Washington, Feb 16 : The United States said today that Iran's claim of progress on its nuclear programme seems "hyped" as it feels the bite of international sanctions and a possible need to return to negotiations.
Iranian President Mahmoud Ahmadinejad unveiled on state television what was described as Iran's first domestically produced, 20-per cent enriched nuclear fuel for Tehran's research reactor (TRR).
State Department spokeswoman Victoria Nuland said US officials will "learn more" about the development from International Atomic Energy Agency (IAEA) inspectors who are in Iran to monitor the reactor.
"But I would say that one thing is absolutely clear, that Iran is clearly feeling the pressure of its international and diplomatic isolation," Ms Nuland said, referring to a host of UN and other sanctions.
Referring to Iran's claim of progress at the research reactor, Ms Nuland said: "We, frankly, don't see a lot new here. This is not big news. In fact, it seems to have been hyped."

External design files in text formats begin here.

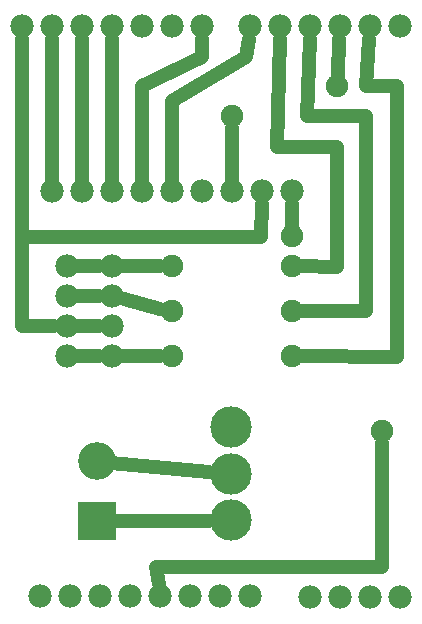
<source format=gbl>
G04 MADE WITH FRITZING*
G04 WWW.FRITZING.ORG*
G04 DOUBLE SIDED*
G04 HOLES PLATED*
G04 CONTOUR ON CENTER OF CONTOUR VECTOR*
%ASAXBY*%
%FSLAX23Y23*%
%MOIN*%
%OFA0B0*%
%SFA1.0B1.0*%
%ADD10C,0.075000*%
%ADD11C,0.078000*%
%ADD12C,0.137795*%
%ADD13C,0.125984*%
%ADD14R,0.125984X0.125984*%
%ADD15C,0.048000*%
%LNCOPPER0*%
G90*
G70*
G54D10*
X981Y879D03*
X581Y879D03*
X981Y1029D03*
X581Y1029D03*
X981Y1179D03*
X581Y1179D03*
G54D11*
X381Y879D03*
X381Y979D03*
X381Y1079D03*
X381Y1179D03*
X231Y879D03*
X231Y979D03*
X231Y1079D03*
X231Y1179D03*
G54D12*
X777Y644D03*
X777Y488D03*
X777Y332D03*
G54D11*
X981Y1429D03*
X881Y1429D03*
X781Y1429D03*
X681Y1429D03*
X581Y1429D03*
X481Y1429D03*
X381Y1429D03*
X281Y1429D03*
X181Y1429D03*
X681Y1979D03*
X581Y1979D03*
X481Y1979D03*
X381Y1979D03*
X281Y1979D03*
X181Y1979D03*
X81Y1979D03*
X843Y79D03*
X743Y79D03*
X643Y79D03*
X543Y79D03*
X443Y79D03*
X343Y79D03*
X243Y79D03*
X143Y79D03*
X1343Y75D03*
X1243Y75D03*
X1143Y75D03*
X1043Y75D03*
X1343Y1979D03*
X1243Y1979D03*
X1143Y1979D03*
X1043Y1979D03*
X943Y1979D03*
X843Y1979D03*
G54D13*
X331Y329D03*
X331Y529D03*
G54D10*
X781Y1679D03*
X1131Y1779D03*
X1281Y629D03*
X981Y1279D03*
G54D14*
X331Y329D03*
G54D15*
X272Y979D02*
X340Y979D01*
D02*
X340Y1179D02*
X272Y1179D01*
D02*
X340Y1079D02*
X272Y1079D01*
D02*
X340Y879D02*
X272Y879D01*
D02*
X542Y1179D02*
X422Y1179D01*
D02*
X543Y1038D02*
X421Y1069D01*
D02*
X542Y879D02*
X422Y879D01*
D02*
X181Y1470D02*
X181Y1937D01*
D02*
X281Y1470D02*
X281Y1937D01*
D02*
X381Y1470D02*
X381Y1937D01*
D02*
X481Y1779D02*
X682Y1878D01*
D02*
X682Y1878D02*
X681Y1937D01*
D02*
X481Y1470D02*
X481Y1779D01*
D02*
X781Y1470D02*
X781Y1639D01*
D02*
X880Y1277D02*
X881Y1387D01*
D02*
X81Y1277D02*
X880Y1277D01*
D02*
X81Y1937D02*
X81Y1277D01*
D02*
X81Y1937D02*
X81Y1277D01*
D02*
X81Y1277D02*
X81Y980D01*
D02*
X81Y980D02*
X190Y979D01*
D02*
X530Y178D02*
X1282Y178D01*
D02*
X538Y120D02*
X530Y178D01*
D02*
X1282Y178D02*
X1281Y589D01*
D02*
X981Y1387D02*
X981Y1318D01*
D02*
X706Y331D02*
X377Y329D01*
D02*
X706Y494D02*
X377Y524D01*
D02*
X830Y1878D02*
X583Y1729D01*
D02*
X583Y1729D02*
X581Y1459D01*
D02*
X838Y1938D02*
X830Y1878D01*
D02*
X1131Y1578D02*
X1131Y1178D01*
D02*
X933Y1578D02*
X1131Y1578D01*
D02*
X1131Y1178D02*
X1010Y1179D01*
D02*
X942Y1937D02*
X933Y1578D01*
D02*
X1230Y1680D02*
X1032Y1680D01*
D02*
X1230Y1029D02*
X1230Y1680D01*
D02*
X1032Y1680D02*
X1041Y1937D01*
D02*
X1010Y1029D02*
X1230Y1029D01*
D02*
X1332Y1779D02*
X1230Y1779D01*
D02*
X1230Y1779D02*
X1240Y1938D01*
D02*
X1332Y878D02*
X1332Y1779D01*
D02*
X1010Y879D02*
X1332Y878D01*
D02*
X1140Y1938D02*
X1134Y1818D01*
G04 End of Copper0*
M02*
</source>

The Iranians have for months been boasting of progress, but they are in fact "many, many months behind" based on their own calendars, she said. "This strikes us as calibrated mostly for a domestic audience," she said.
Mr Ahmadinejad said 3,000 more centrifuges had been added to his country's uranium enrichment effort, and officials said new-generation, high-capacity centrifuges had been installed in Iran's Natanz facility.
Ahmadinejad also said that uranium exploration in Iran had been stepped up and a new yellowcake processing factory would be "pre-launched" next month. And he ordered Iran to "go build" four more nuclear research reactors.
"It may be that they (the Iranians) felt the need to bluster on their nuclear side even as they make clear that they do want to come back to the table for talks," Ms Nuland added.
The European Union said on Wednesday it received a letter from Iran and was "carefully studying" its content after Tehran declared that it proposed to resume nuclear talks with world powers.
The last talks between Iran and the world powers -- the United States, China, Russia, France, Britain and Germany-- took place in Istanbul a year ago and produced no results.
In a dual-track strategy, the six powers have offered Iran economic and diplomatic incentives to engage in negotiations over its nuclear program or biting sanctions when they refuse.
The Western powers fear Iran's nuclear program masks a drive for a nuclear weapon. Iran insists its aims are entirely peaceful.